Crate rlx_gguf_convert

Expand description

Convert tensors from external formats (safetensors, ONNX) into GGUF with per-tensor quantization. Designed to be called at first inference load: read the source file once, write a GGUF blob with a chosen quant scheme, then on subsequent loads dequant the GGUF directly — cutting both disk footprint and memory at load time for transformer weights (often ≥4× shrink at Q4_K_M).

§Quick start

use rlx_gguf_convert::{Converter, Scheme};

let report = Converter::from_safetensors("model.safetensors")?
    .default_scheme(Scheme::Q4_K)
    .skip_quant_for(|name, shape| {
        // Tiny 1-D tensors (norms, biases) stay full-precision.
        name.contains("norm") || name.contains("bias") || shape.len() < 2
    })
    .architecture("llama")
    .write_gguf("model.q4_k.gguf")?;
println!("wrote {} tensors, {:.2}× smaller",
         report.tensors,
         report.compression_ratio());

§Real-weight benchmarks

Validated end-to-end against two production checkpoints (mean cosine is the average of Converter::write_gguf output dequantized and compared back to the source values for every quantized weight tensor; non-quantized tensors round-trip exactly and aren’t included). M2 mini, release build.

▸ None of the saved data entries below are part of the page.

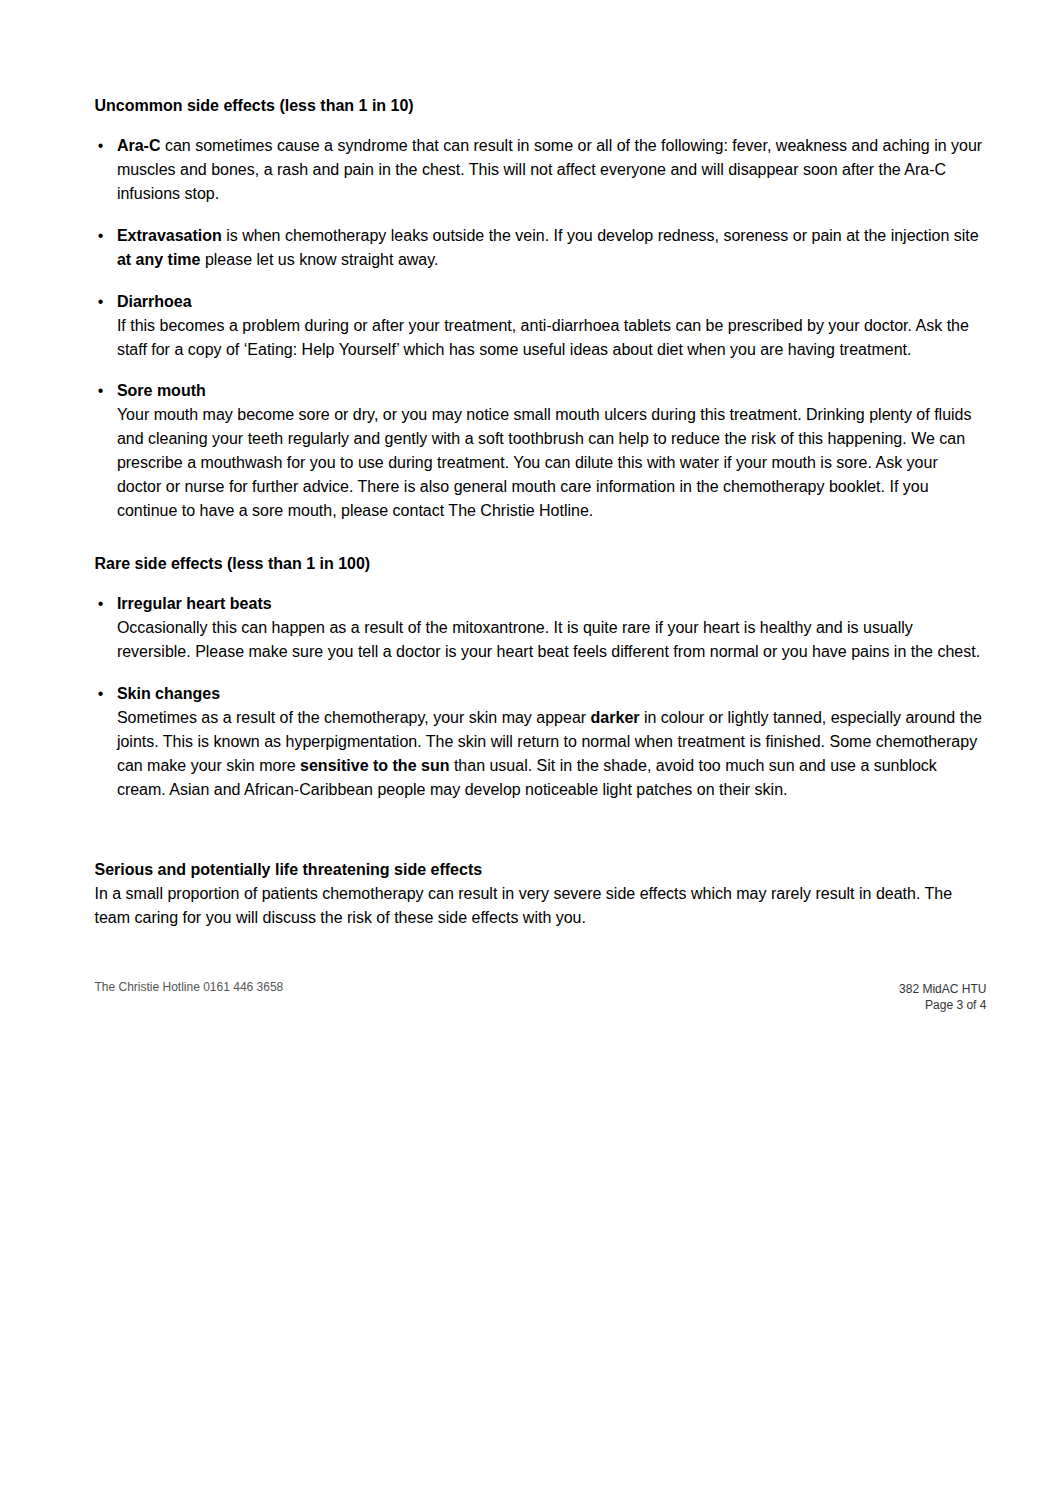Uncommon side effects (less than 1 in 10)
Ara-C can sometimes cause a syndrome that can result in some or all of the following: fever, weakness and aching in your muscles and bones, a rash and pain in the chest. This will not affect everyone and will disappear soon after the Ara-C infusions stop.
Extravasation is when chemotherapy leaks outside the vein. If you develop redness, soreness or pain at the injection site at any time please let us know straight away.
Diarrhoea
If this becomes a problem during or after your treatment, anti-diarrhoea tablets can be prescribed by your doctor. Ask the staff for a copy of ‘Eating: Help Yourself’ which has some useful ideas about diet when you are having treatment.
Sore mouth
Your mouth may become sore or dry, or you may notice small mouth ulcers during this treatment. Drinking plenty of fluids and cleaning your teeth regularly and gently with a soft toothbrush can help to reduce the risk of this happening. We can prescribe a mouthwash for you to use during treatment. You can dilute this with water if your mouth is sore. Ask your doctor or nurse for further advice. There is also general mouth care information in the chemotherapy booklet. If you continue to have a sore mouth, please contact The Christie Hotline.
Rare side effects (less than 1 in 100)
Irregular heart beats
Occasionally this can happen as a result of the mitoxantrone. It is quite rare if your heart is healthy and is usually reversible. Please make sure you tell a doctor is your heart beat feels different from normal or you have pains in the chest.
Skin changes
Sometimes as a result of the chemotherapy, your skin may appear darker in colour or lightly tanned, especially around the joints. This is known as hyperpigmentation. The skin will return to normal when treatment is finished. Some chemotherapy can make your skin more sensitive to the sun than usual. Sit in the shade, avoid too much sun and use a sunblock cream. Asian and African-Caribbean people may develop noticeable light patches on their skin.
Serious and potentially life threatening side effects
In a small proportion of patients chemotherapy can result in very severe side effects which may rarely result in death. The team caring for you will discuss the risk of these side effects with you.
The Christie Hotline 0161 446 3658
382 MidAC HTU
Page 3 of 4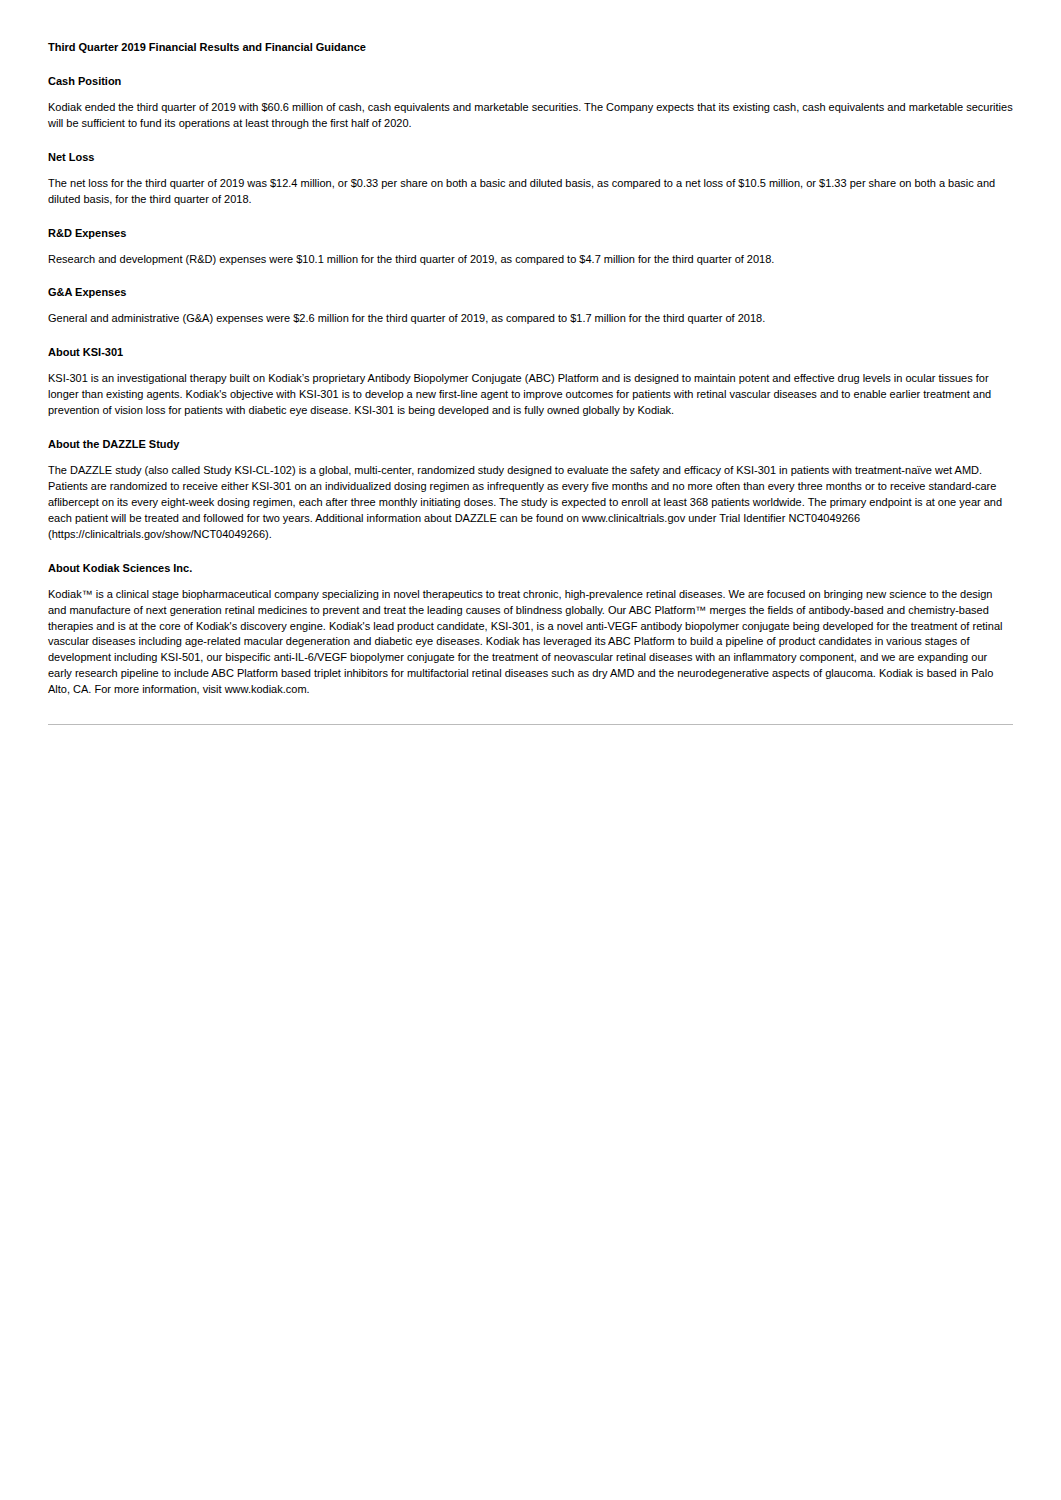Third Quarter 2019 Financial Results and Financial Guidance
Cash Position
Kodiak ended the third quarter of 2019 with $60.6 million of cash, cash equivalents and marketable securities. The Company expects that its existing cash, cash equivalents and marketable securities will be sufficient to fund its operations at least through the first half of 2020.
Net Loss
The net loss for the third quarter of 2019 was $12.4 million, or $0.33 per share on both a basic and diluted basis, as compared to a net loss of $10.5 million, or $1.33 per share on both a basic and diluted basis, for the third quarter of 2018.
R&D Expenses
Research and development (R&D) expenses were $10.1 million for the third quarter of 2019, as compared to $4.7 million for the third quarter of 2018.
G&A Expenses
General and administrative (G&A) expenses were $2.6 million for the third quarter of 2019, as compared to $1.7 million for the third quarter of 2018.
About KSI-301
KSI-301 is an investigational therapy built on Kodiak’s proprietary Antibody Biopolymer Conjugate (ABC) Platform and is designed to maintain potent and effective drug levels in ocular tissues for longer than existing agents. Kodiak's objective with KSI-301 is to develop a new first-line agent to improve outcomes for patients with retinal vascular diseases and to enable earlier treatment and prevention of vision loss for patients with diabetic eye disease. KSI-301 is being developed and is fully owned globally by Kodiak.
About the DAZZLE Study
The DAZZLE study (also called Study KSI-CL-102) is a global, multi-center, randomized study designed to evaluate the safety and efficacy of KSI-301 in patients with treatment-naïve wet AMD. Patients are randomized to receive either KSI-301 on an individualized dosing regimen as infrequently as every five months and no more often than every three months or to receive standard-care aflibercept on its every eight-week dosing regimen, each after three monthly initiating doses. The study is expected to enroll at least 368 patients worldwide. The primary endpoint is at one year and each patient will be treated and followed for two years. Additional information about DAZZLE can be found on www.clinicaltrials.gov under Trial Identifier NCT04049266 (https://clinicaltrials.gov/show/NCT04049266).
About Kodiak Sciences Inc.
Kodiak™ is a clinical stage biopharmaceutical company specializing in novel therapeutics to treat chronic, high-prevalence retinal diseases. We are focused on bringing new science to the design and manufacture of next generation retinal medicines to prevent and treat the leading causes of blindness globally. Our ABC Platform™ merges the fields of antibody-based and chemistry-based therapies and is at the core of Kodiak's discovery engine. Kodiak's lead product candidate, KSI-301, is a novel anti-VEGF antibody biopolymer conjugate being developed for the treatment of retinal vascular diseases including age-related macular degeneration and diabetic eye diseases. Kodiak has leveraged its ABC Platform to build a pipeline of product candidates in various stages of development including KSI-501, our bispecific anti-IL-6/VEGF biopolymer conjugate for the treatment of neovascular retinal diseases with an inflammatory component, and we are expanding our early research pipeline to include ABC Platform based triplet inhibitors for multifactorial retinal diseases such as dry AMD and the neurodegenerative aspects of glaucoma. Kodiak is based in Palo Alto, CA. For more information, visit www.kodiak.com.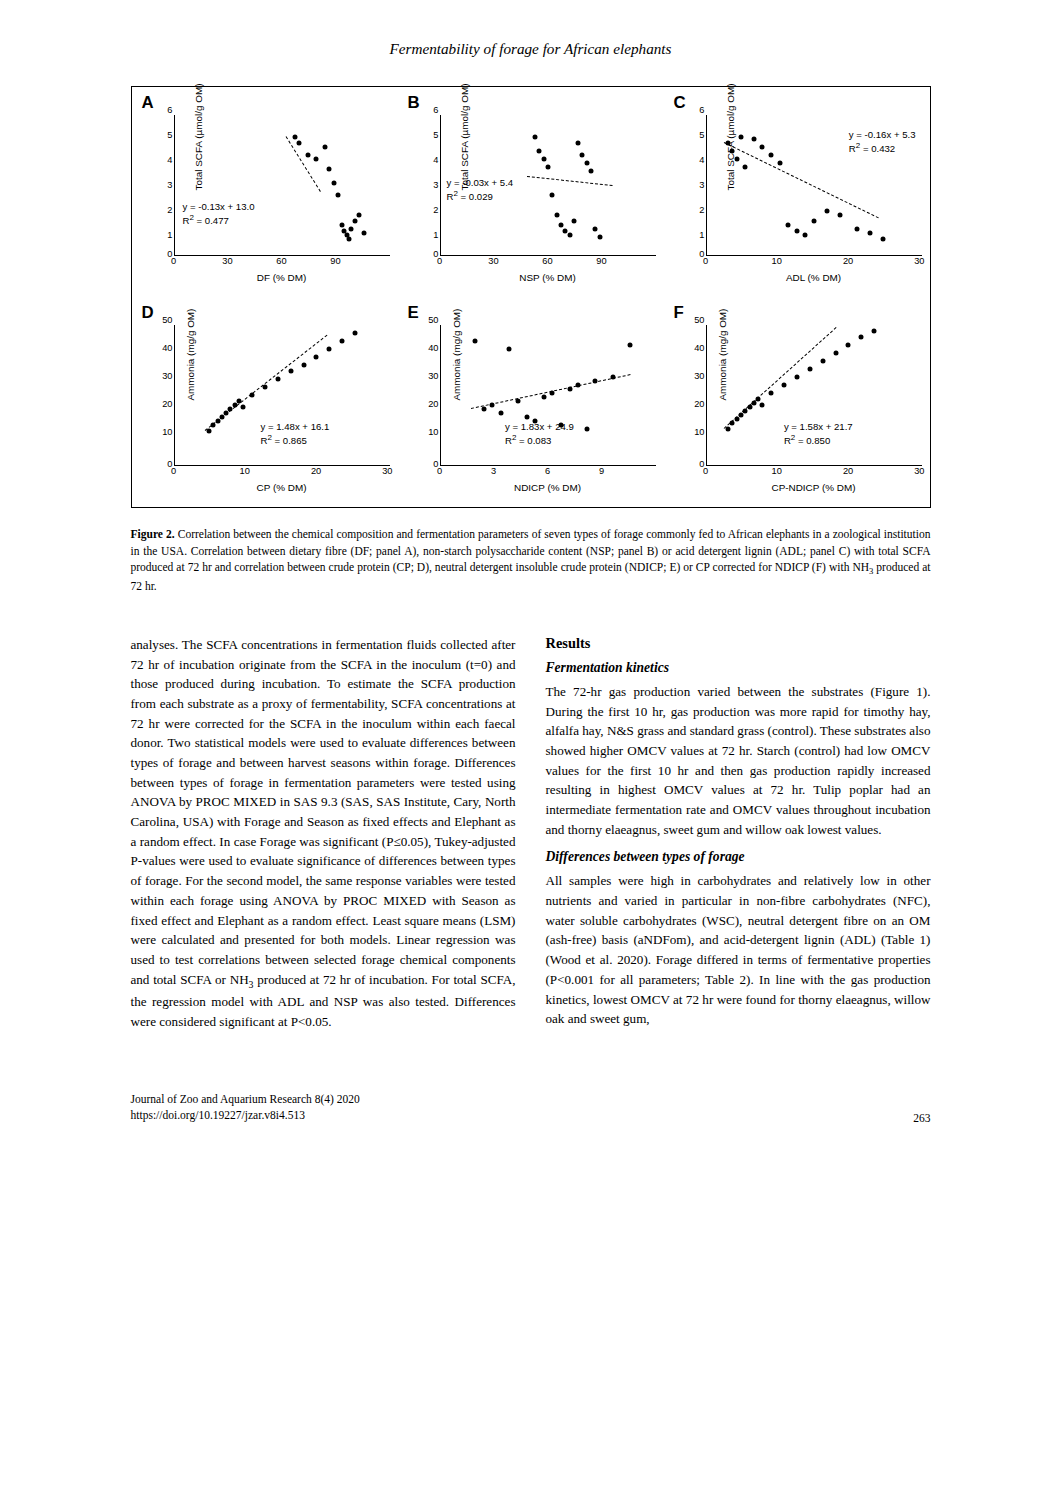Fermentability of forage for African elephants
A
Total SCFA (µmol/g OM)
6 5 4 3 2 1 0
y = -0.13x + 13.0
R2 = 0.477
0 30 60 90
DF (% DM)
B
Total SCFA (µmol/g OM)
6 5 4 3 2 1 0
y = -0.03x + 5.4
R2 = 0.029
0 30 60 90
NSP (% DM)
C
Total SCFA (µmol/g OM)
6 5 4 3 2 1 0
y = -0.16x + 5.3
R2 = 0.432
0 10 20 30
ADL (% DM)
D
Ammonia (mg/g OM)
50 40 30 20 10 0
y = 1.48x + 16.1
R2 = 0.865
0 10 20 30
CP (% DM)
E
Ammonia (mg/g OM)
50 40 30 20 10 0
y = 1.83x + 24.9
R2 = 0.083
0 3 6 9
NDICP (% DM)
F
Ammonia (mg/g OM)
50 40 30 20 10 0
y = 1.58x + 21.7
R2 = 0.850
0 10 20 30
CP-NDICP (% DM)
Figure 2. Correlation between the chemical composition and fermentation parameters of seven types of forage commonly fed to African elephants in a zoological institution in the USA. Correlation between dietary fibre (DF; panel A), non-starch polysaccharide content (NSP; panel B) or acid detergent lignin (ADL; panel C) with total SCFA produced at 72 hr and correlation between crude protein (CP; D), neutral detergent insoluble crude protein (NDICP; E) or CP corrected for NDICP (F) with NH3 produced at 72 hr.
analyses. The SCFA concentrations in fermentation fluids collected after 72 hr of incubation originate from the SCFA in the inoculum (t=0) and those produced during incubation. To estimate the SCFA production from each substrate as a proxy of fermentability, SCFA concentrations at 72 hr were corrected for the SCFA in the inoculum within each faecal donor. Two statistical models were used to evaluate differences between types of forage and between harvest seasons within forage. Differences between types of forage in fermentation parameters were tested using ANOVA by PROC MIXED in SAS 9.3 (SAS, SAS Institute, Cary, North Carolina, USA) with Forage and Season as fixed effects and Elephant as a random effect. In case Forage was significant (P≤0.05), Tukey-adjusted P-values were used to evaluate significance of differences between types of forage. For the second model, the same response variables were tested within each forage using ANOVA by PROC MIXED with Season as fixed effect and Elephant as a random effect. Least square means (LSM) were calculated and presented for both models. Linear regression was used to test correlations between selected forage chemical components and total SCFA or NH3 produced at 72 hr of incubation. For total SCFA, the regression model with ADL and NSP was also tested. Differences were considered significant at P<0.05.
Results
Fermentation kinetics
The 72-hr gas production varied between the substrates (Figure 1). During the first 10 hr, gas production was more rapid for timothy hay, alfalfa hay, N&S grass and standard grass (control). These substrates also showed higher OMCV values at 72 hr. Starch (control) had low OMCV values for the first 10 hr and then gas production rapidly increased resulting in highest OMCV values at 72 hr. Tulip poplar had an intermediate fermentation rate and OMCV values throughout incubation and thorny elaeagnus, sweet gum and willow oak lowest values.
Differences between types of forage
All samples were high in carbohydrates and relatively low in other nutrients and varied in particular in non-fibre carbohydrates (NFC), water soluble carbohydrates (WSC), neutral detergent fibre on an OM (ash-free) basis (aNDFom), and acid-detergent lignin (ADL) (Table 1) (Wood et al. 2020). Forage differed in terms of fermentative properties (P<0.001 for all parameters; Table 2). In line with the gas production kinetics, lowest OMCV at 72 hr were found for thorny elaeagnus, willow oak and sweet gum,
Journal of Zoo and Aquarium Research 8(4) 2020
https://doi.org/10.19227/jzar.v8i4.513
263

Model	Source size	Scheme	Output	Shrink	Mean cosine	Wall
Bio_ClinicalBERT	416 MB F32	Q8_0	113 MB	3.75×	0.999984	0.27s
Bio_ClinicalBERT	416 MB F32	Q6_K	86 MB	4.85×	0.999815	0.22s
Bio_ClinicalBERT	416 MB F32	Q4_K	59 MB	7.05×	0.996785	0.44s
Bio_ClinicalBERT	416 MB F32	Q4_0	59 MB	7.05×	0.996169	0.44s
Qwen3-TTS 0.6B	1.7 GB BF16	Q4_K	491 MB	3.55×	0.996712	3.7s

ConvertReport::compression_ratio reports source-byte shrink (BF16 inputs naturally compress less than F32 inputs because they’re already 2× smaller on disk).

§Per-tensor schemes

Three priority levels, applied in order:

Exact-name override — Converter::scheme_for_name.
Predicate override — Converter::scheme_for returning Some(scheme) to override or None to fall through.
Default — Converter::default_scheme.

Tensors whose element count doesn’t divide the chosen scheme’s block size fall back to F16. Tensors matched by Converter::skip_quant_for stay at their source dtype (preserved via Scheme::F32 / Scheme::F16 / Scheme::BF16).

§Crate layout

Scheme / Converter / ConvertReport are the public API.
Source readers gate behind features:
- safetensors (default) — .safetensors files.
- onnx — ONNX initializer tensors via rlx-onnx-import.
The encoder side is shared with rlx_gguf, so output round-trips through rlx_gguf::GgufFile::dequant_f32.

Structs§

ConvertReport: Conversion summary returned by Converter::write_gguf. Use it to log compression ratios, generate a per-scheme histogram, or drive a re-convert pass with different scheme rules.
Converter: Top-level conversion driver. Build with Converter::from_reader (or the from_safetensors / from_onnx convenience constructors behind their feature gates), set a default + per-tensor scheme, then Converter::write_gguf.
NamedTensor

Enums§

GgmlType
MetaValue
Scheme: Quantization scheme to apply to a tensor when converting. Mirrors the GgmlType variants we have encoders for.

Traits§

TensorReader: Source-file reader contract. Implementations live in this module behind cargo features; downstream crates can plug in their own.